COMMENTARY Women candidates go into attack mode By Ellen Goodman |
By now you may think that "San Francisco Liberal" is her last name. "Nancy Pelosi San Francisco Liberal" is being used to frighten voters everywhere from Indiana to Georgia to Scarborough Country. She's caricatured as "Michael Moore," "a specter hanging like a cloud over America," and a woman waiting to rule the country with "illegal immigrants" and a "radical homosexual agenda."
But if being demonized is the price for power, Pelosi is willing to pay it. The Democratic leader may not be renowned for delivering the party message, but she's great at keeping the House Democrats on message. And if they win a majority next week, she will become the first woman speaker of the House, two heartbeats away from the presidency.
So this Italian-Catholic mother of five is relaxed about her transformation into the Wicked Witch of the West Coast. Racing through the last campaign week, Pelosi says that if she's the one "the White House fears most, I take that as a badge of honor." As for the woman as a target? "The minute you go into this arena, especially at this altitude, you have to prove you can breathe the air."
Even if the air is polluted.
This year, 134 women are running for Congress, including 18 in the 47 hottest races. There's a good chance that women will increase their numbers in Congress by 10 or more. At the same time, this is one of the (1) toughest, (2) ugliest, (3) most competitive races in modern history.
So let us put aside the charming idea that women would clean the political house. This may be the year women won a dubious equality. The equal right to attack. The equal right to be attacked.
Remember when women politicians walked a fine line between being tough enough and being a b-word? See Geraldine Ferraro circa 1984. Remember when men running against them had to be wary of looking abusive? See Rick Lazio waving papers in Hillary Clinton's face like an angry husband circa 2000.
Women candidates still get judged more on their hair and their heirs. There are catty cable hosts saying that Pelosi had a face-lift (wrong!). But in a campaign when the negative is the norm, it's less about gender than strategy.
In 11 races where women are running against women, there's not a lot of sisterhood. In New Mexico, Republican Heather Wilson is ad-attacked as "lying for George Bush" and Democrat Patricia Madrid is ad-trashed as being soft on child predators. In a Minnesota mommy war for a House seat, Democrat Patty Wetterling, whose own son had been abducted and never found, was one of the first to use the Mark Foley page scandal against Republican Michele Bachmann. Now Bachmann is accusing Wetterling of palling around with the Taliban crowd.
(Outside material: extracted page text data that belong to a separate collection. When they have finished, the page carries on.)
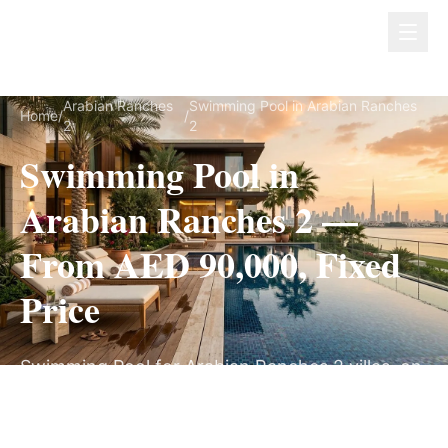
Dubai Lux Renovate
Arabian Ranches
Swimming Pool in Arabian Ranches
Home
/
/
2
2
Swimming Pool in
Arabian Ranches 2 —
From AED 90,000, Fixed
Price
Swimming Pool for Arabian Ranches 2 villas, on
a fully itemized fixed quote — no hidden costs,
8–14 Weeks, 3-Year Warranty.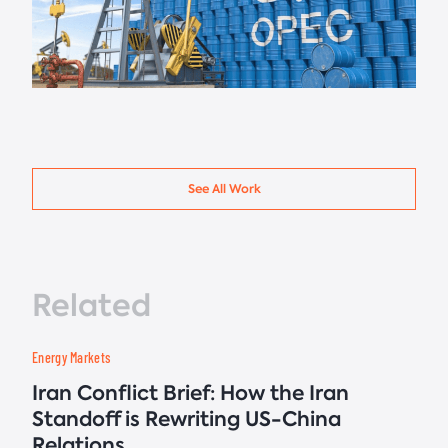
See All Work
Related
Energy Markets
Iran Conflict Brief: How the Iran
Standoff is Rewriting US-China
Relations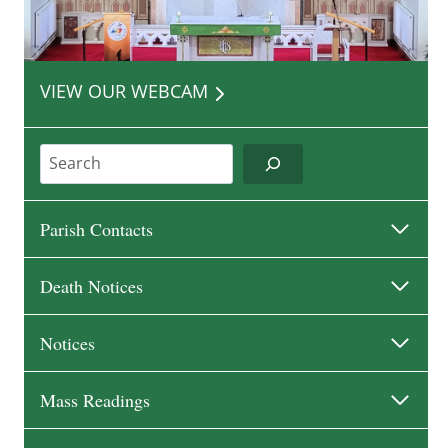
VIEW OUR WEBCAM
Search
Parish Contacts
Death Notices
Notices
Mass Readings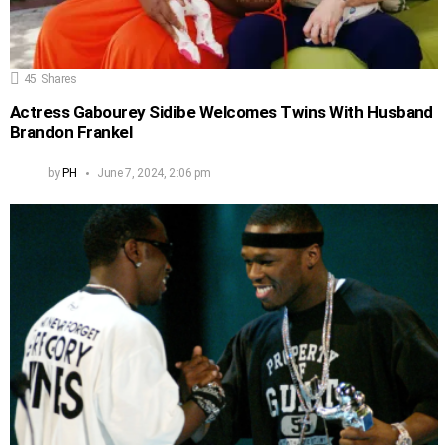
45
Shares
Actress Gabourey Sidibe Welcomes Twins With Husband
Brandon Frankel
by
PH
June 7, 2024, 2:06 pm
In races between men and women, the only time going negative becomes a negative is when it's truly beyond the pale. Even then it's less about gender than civility.
When Peter Roskam attacked Tammy Duckworth as a "cut and run Democrat" you could hear the Illinois audience gasp. Democrat Duckworth lost two legs in the Iraq War. In Wyoming there was a "moment" when Republican congressional candidate Barbara Cubin said that if her Libertarian opponent wasn't in a wheelchair, she'd slap his face.
Meanwhile in the Massachusetts governor's race, Republican Kerry Healey seemed like the Talbots catalog candidate for governor before she launched Willie Horton-esque attacks on Deval Patrick. After the ads boomeranged, she was campaigning with her mom, extolling the virtues of "Tide To Go" spot cleaner.
Surely, there is an upbeat view on this newfound gender equality. Political scientist Kathleen Dolan says women candidates "are treated more as politicians and less as women. Women are able to step up and act as positively or negatively as the situation needs. To me it signals that women are achieving full status as candidates." But the candidates' full status is sinking.
Speaker-maybe-to-be Pelosi says convincingly, "You have to be willing to throw a punch as well as take one. That's the way it is. When you win, you can show people it's worth it." But if fewer women are still entering politics than, say, law or medicine, is it because they don't think it's worth "it"?
When Pelosi first became a party leader, she remembers feeling a part of 200 years of women's political history. At a White House meeting, she thought, "At least we have a seat at the table." Soon she may make history again.
But who thought that when we got a seat at the table, we'd find ourselves in the middle of a food fight?